Limitations & Future Work¶
- Outcome verification requires executing branches until task completion, which is time-consuming in complex online environments. While token costs are manageable, real-time tool costs may be higher.
- Main experiments rely on Claude-3.7-Sonnet as the expert/PRM. Although GPT-4.1 and Qwen3-235B show improvements, the strongest results depend on closed models.
- The method requires a reliable final correctness judge. For open-ended or subjective tasks without gold answers, defining a verified outcome is challenging.

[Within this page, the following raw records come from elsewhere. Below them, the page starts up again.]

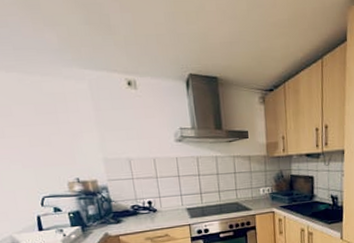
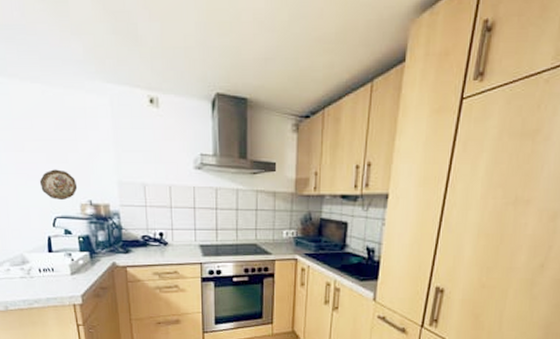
decorative plate: none [23,152,64,181] -> present [39,169,78,201]

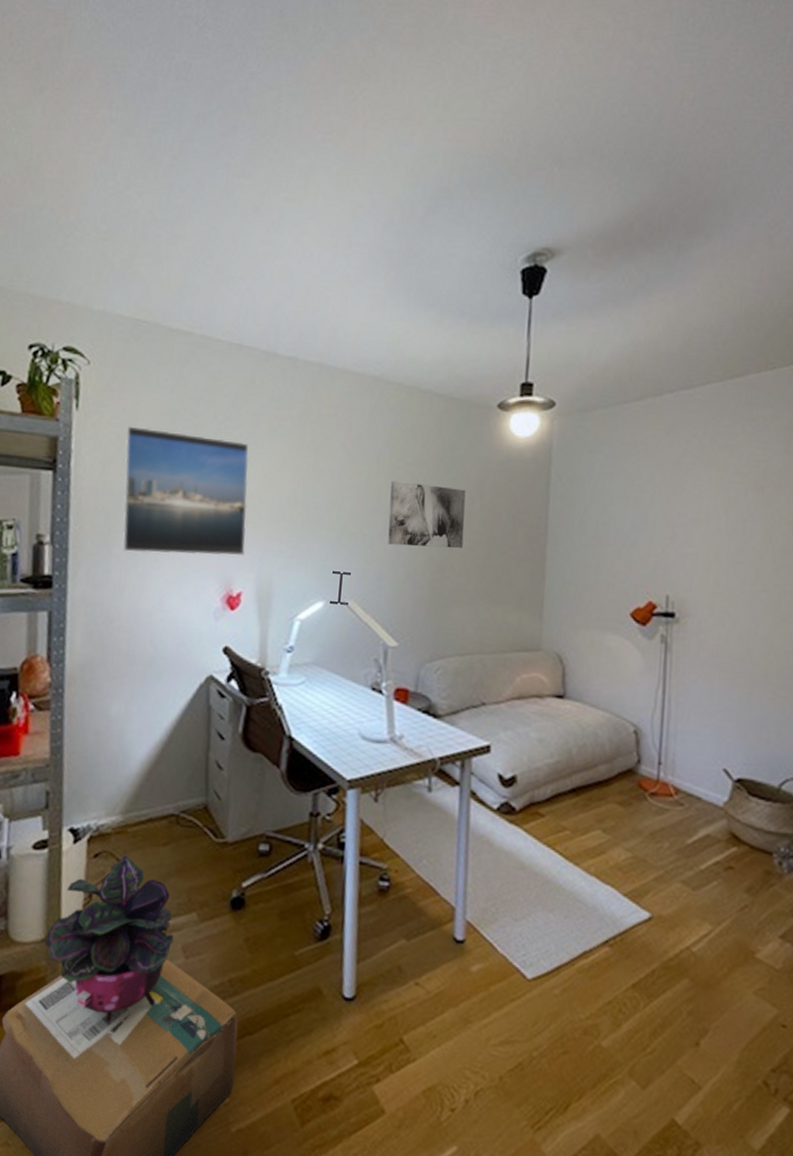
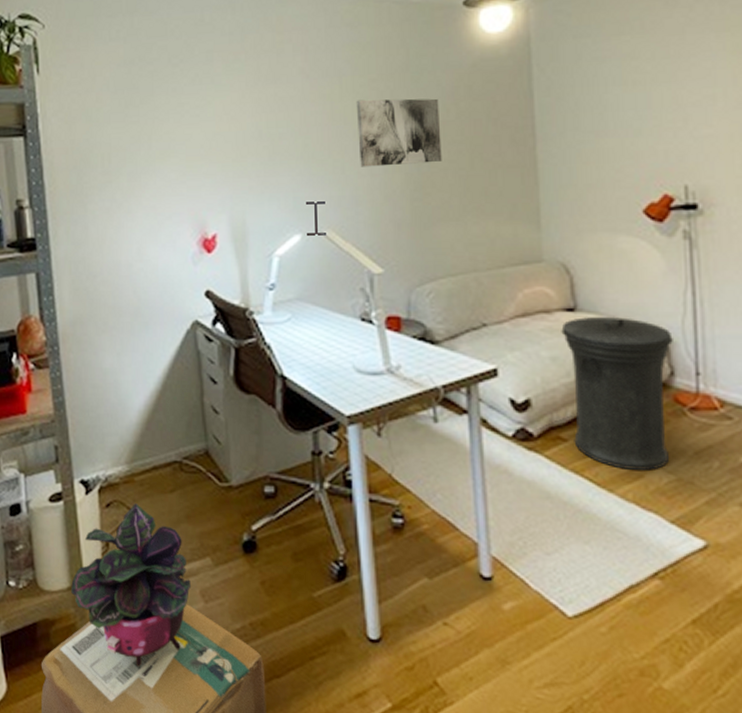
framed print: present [122,426,249,556] -> none [86,81,215,207]
trash can: none [550,704,643,847] -> present [561,317,673,470]

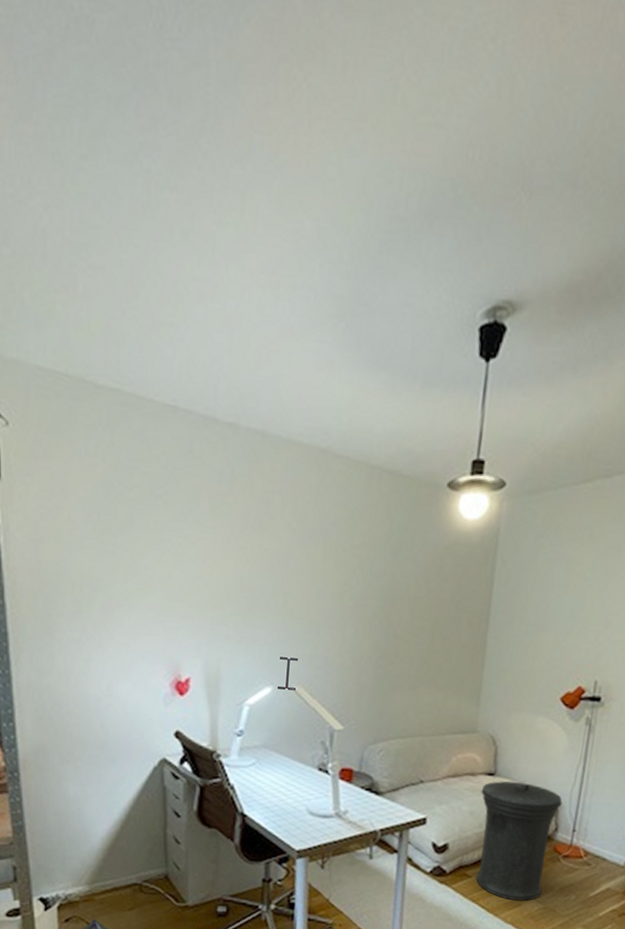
wall art: present [356,98,442,167] -> none [334,564,413,635]

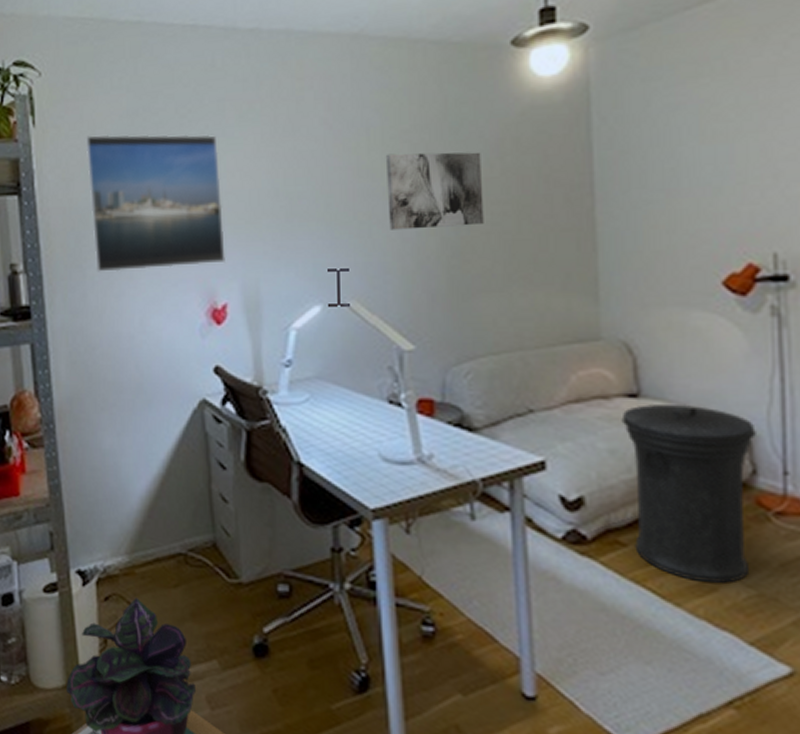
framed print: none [56,499,192,641] -> present [85,134,225,272]
wall art: none [334,564,413,635] -> present [385,152,484,230]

- The PRM and policy are not jointly trained; as the policy evolves, the PRM rubrics may require dynamic adaptation.
Related Work & Insights¶
- vs Trajectory-level ETO/DPO: ETO performs preference learning on whole trajectories with coarse credit assignment; CSO focuses on verified critical steps to avoid penalizing irrelevant actions.
- vs Step-DPO / AgentRPM: Step-level methods rely on PRM scores for every step, which are granular but noisy. CSO uses PRM for candidates and outcomes for confirmation.
- vs IPR: IPR uses outcome verification for step signals but may pollute non-critical steps; CSO uses a triple condition (low policy score + high expert score + branch success) to keep signals sparse.
- vs Online RLVR: RLVR is closer to the policy distribution but suffers from high rollout costs and sparse rewards; CSO achieves stable data efficiency via offline/semi-online DPO.
Rating¶
- Novelty: ⭐⭐⭐⭐⭐ The verified critical step as a training unit is clear, combining PRM, branch rollout, and DPO innovatively.
- Experimental Thoroughness: ⭐⭐⭐⭐☆ Main experiments, data source ablations, and PRM analyses are comprehensive; open-ended task validation is still needed.
- Writing Quality: ⭐⭐⭐⭐☆ Problem decomposition and method flow are clear; some dependency on external agent frameworks makes replication difficult.
- Value: ⭐⭐⭐⭐⭐ Highly valuable for credit assignment in long-horizon agents, particularly for systems requiring tool integration and deep search.